Plyometric exercises involving coordination and movement patterns can greatly enhance the kinesthetic awareness. Vertical jumps, running figure-eight patterns, change of direction drills and crossover walking are other routines that help establish the connection between muscles and nerves.

As you are asking the body to perform certain movements, it trains the brain to respond to these movements. Over time, it becomes easier to perform these exercises without much thought as a natural connection becomes a part of the routine.

Training Routine

Table Top

Using a mat to protect your knees, get on all fours on the floor in table top position. Make sure the back is flat and the neck is aligned with the spine.

While looking at the floor, raise and extend your right arm and your left leg at the same time. Keep a tight core.

Hold for three to five seconds, and repeat on the other side. Do 10 reps on each side.

Advanced: Hold for 20 seconds with eyes closed.
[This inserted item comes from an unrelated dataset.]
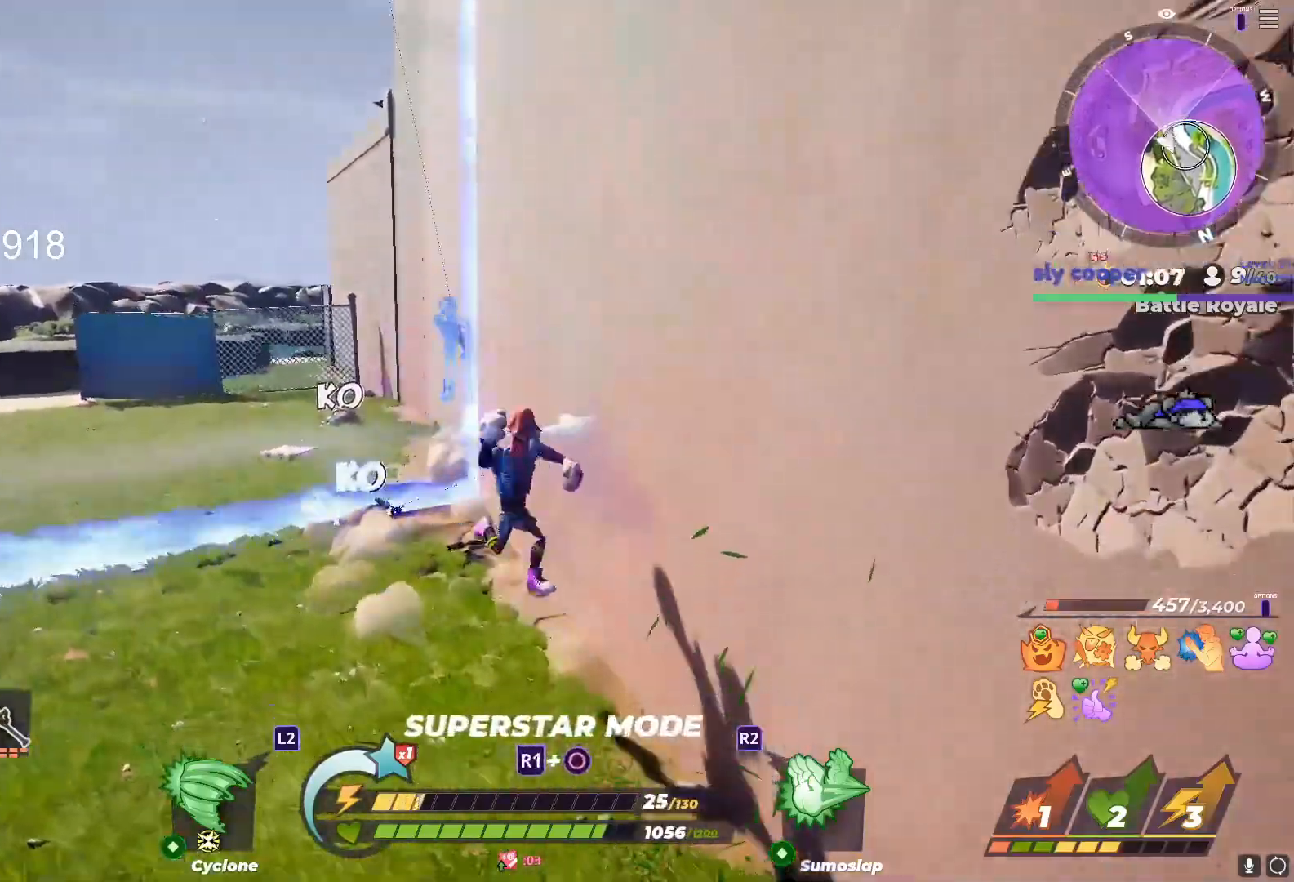
{"buttons": ["R1"], "left_stick": "center", "right_stick": "up-right", "events": [[83, "R1", "down"], [83, "left_stick", "up"], [133, "right_stick", "up"], [250, "right_stick", "center"], [317, "left_stick", "right"], [433, "left_stick", "center"], [450, "right_stick", "up-right"]]}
Really focus on a tight core and perfect balance, keeping the arm and leg parallel to the floor.

Single Leg

Stand with feet hip-distance apart. Raise your right knee to a 90-degree angle, and hold for three to five seconds. Return foot to the floor, and repeat five times on each leg.

You may need to hold on to the wall or a chair at first. Work toward not needing the extra support.

Advanced: Perform this exercise with eyes closed, no support and holding for 10 seconds, 10 times on each leg.

Crossover Walk (Karaoke)

Stand with feet hip-distance apart. Begin walking to your right, crossing your left leg over the right, then back to starting position. Continue stepping sideways in a constant motion for about 15 yards.

Repeat in the other direction, five times each direction.

Advanced: The advanced option is the same but much faster and with a high knee raise as you cross over the leg, naturally twisting the hips back and forth while moving and crossing over in the same direction. Repeat in the other direction for 25 yards, five to 10 times each side.

Squat Jump

Stand up straight with your knees slightly bent and feet shoulder-width apart. Squat down until your thighs are parallel to the floor by pushing hips back, keeping back flat and head facing forward — with weight on heels rather than the balls of your feet.

Immediately explode upward, reaching as high as you can with your hands as your feet leave the floor. Land in the same position you started in. Swing your arms back, and jump again right away.

Repeat five to 10 times on each side.


It is always important to seek expert training support whenever possible. Work with a fitness professional or physical therapist with these types of exercises, as they will be able to individualize a program for your specific needs, whether elderly and wanting to gain better sense of balance and basic day-to-day functions or an athlete wanting to enhance performance and prevent injuries.